* **Task to complete**
Show every line in the entries below where the word "down" appears.

***** Provided data

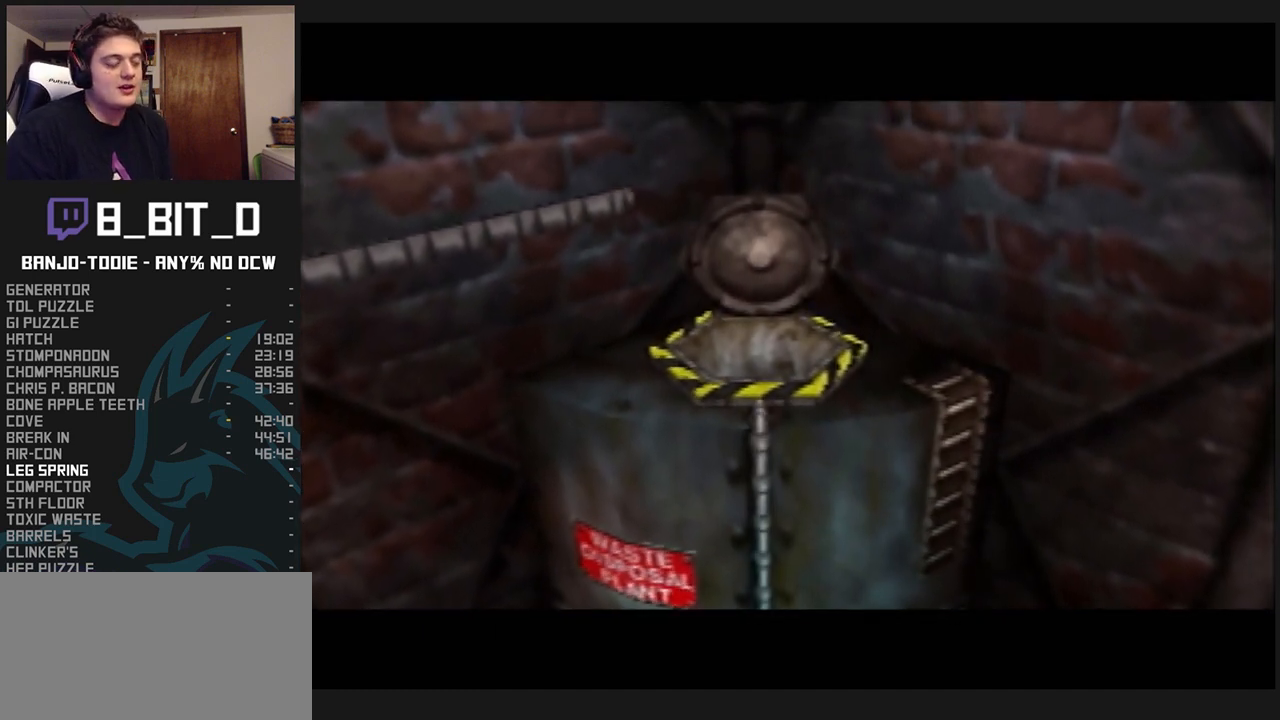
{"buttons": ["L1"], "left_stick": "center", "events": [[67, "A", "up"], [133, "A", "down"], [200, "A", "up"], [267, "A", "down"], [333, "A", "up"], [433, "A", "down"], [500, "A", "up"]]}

**********
***** Provided data

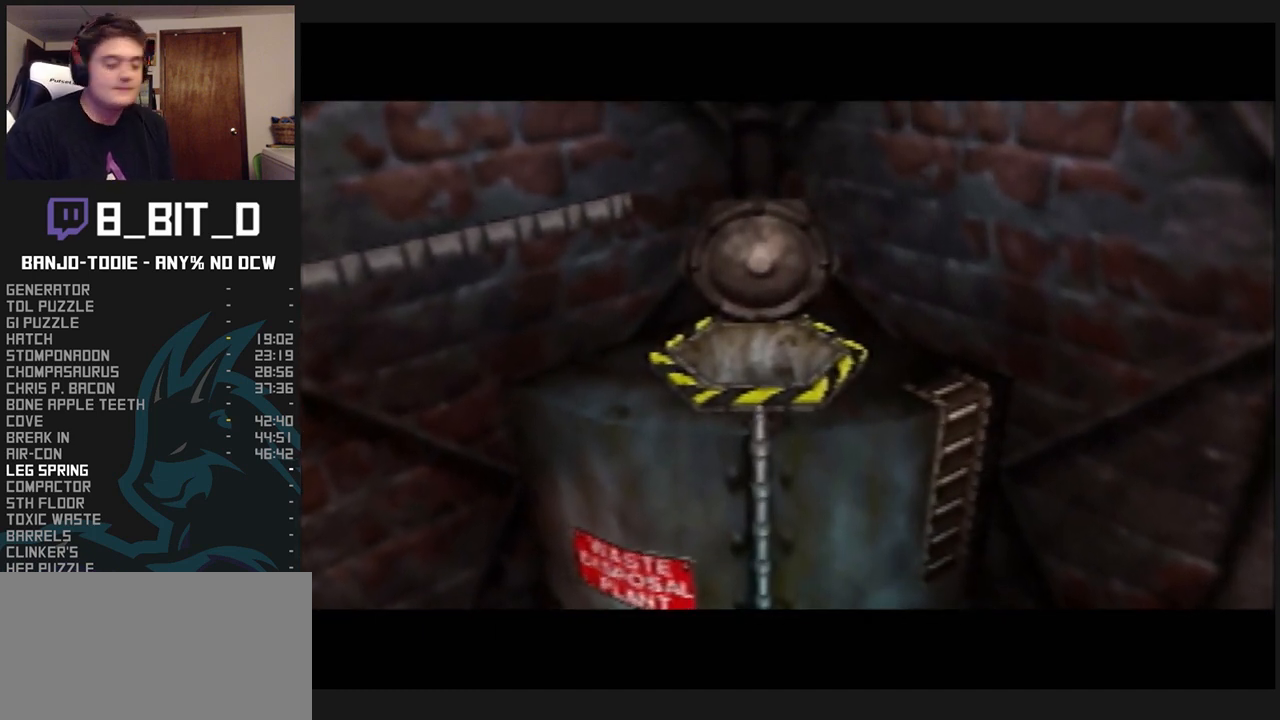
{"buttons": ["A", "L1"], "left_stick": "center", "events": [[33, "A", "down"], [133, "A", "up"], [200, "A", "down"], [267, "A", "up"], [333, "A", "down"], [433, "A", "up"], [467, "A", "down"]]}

**********
***** Provided data

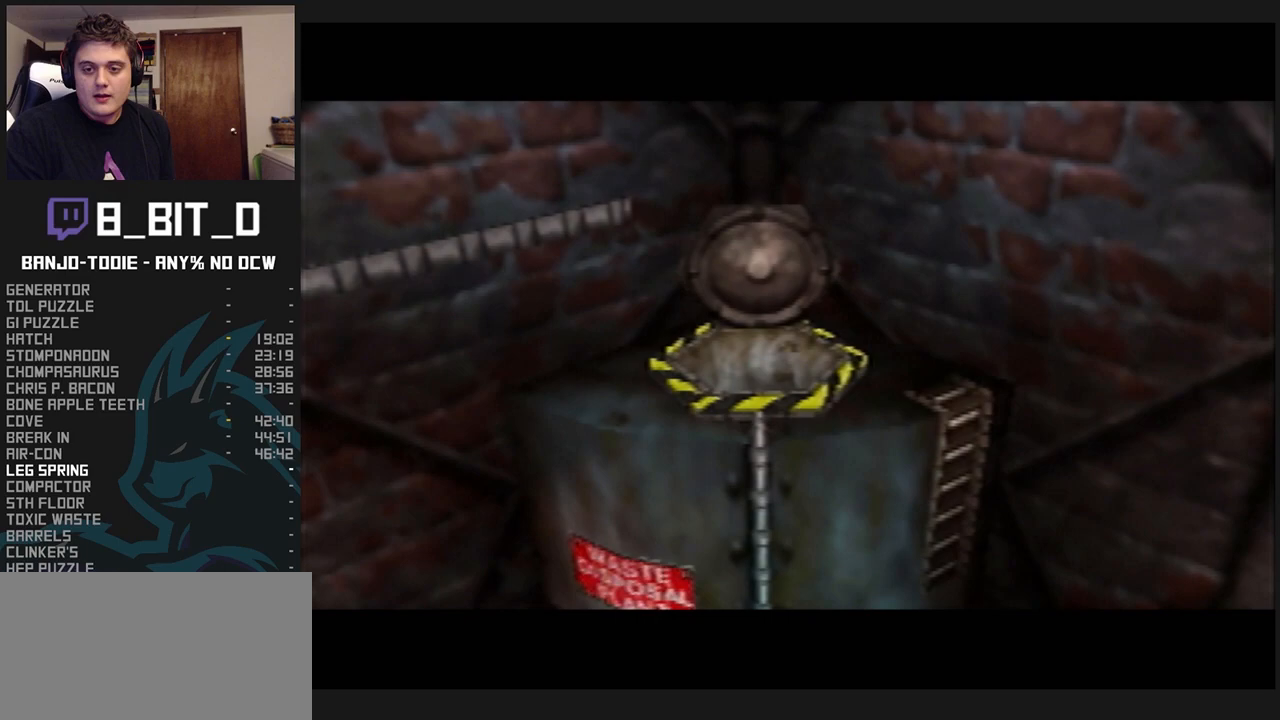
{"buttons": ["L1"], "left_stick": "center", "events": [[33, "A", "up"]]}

**********

* **Written solution**
{"buttons": ["L1"], "left_stick": "center", "events": [[67, "A", "up"], [133, "A", "down"], [200, "A", "up"], [267, "A", "down"], [333, "A", "up"], [433, "A", "down"], [500, "A", "up"]]}
{"buttons": ["A", "L1"], "left_stick": "center", "events": [[33, "A", "down"], [133, "A", "up"], [200, "A", "down"], [267, "A", "up"], [333, "A", "down"], [433, "A", "up"], [467, "A", "down"]]}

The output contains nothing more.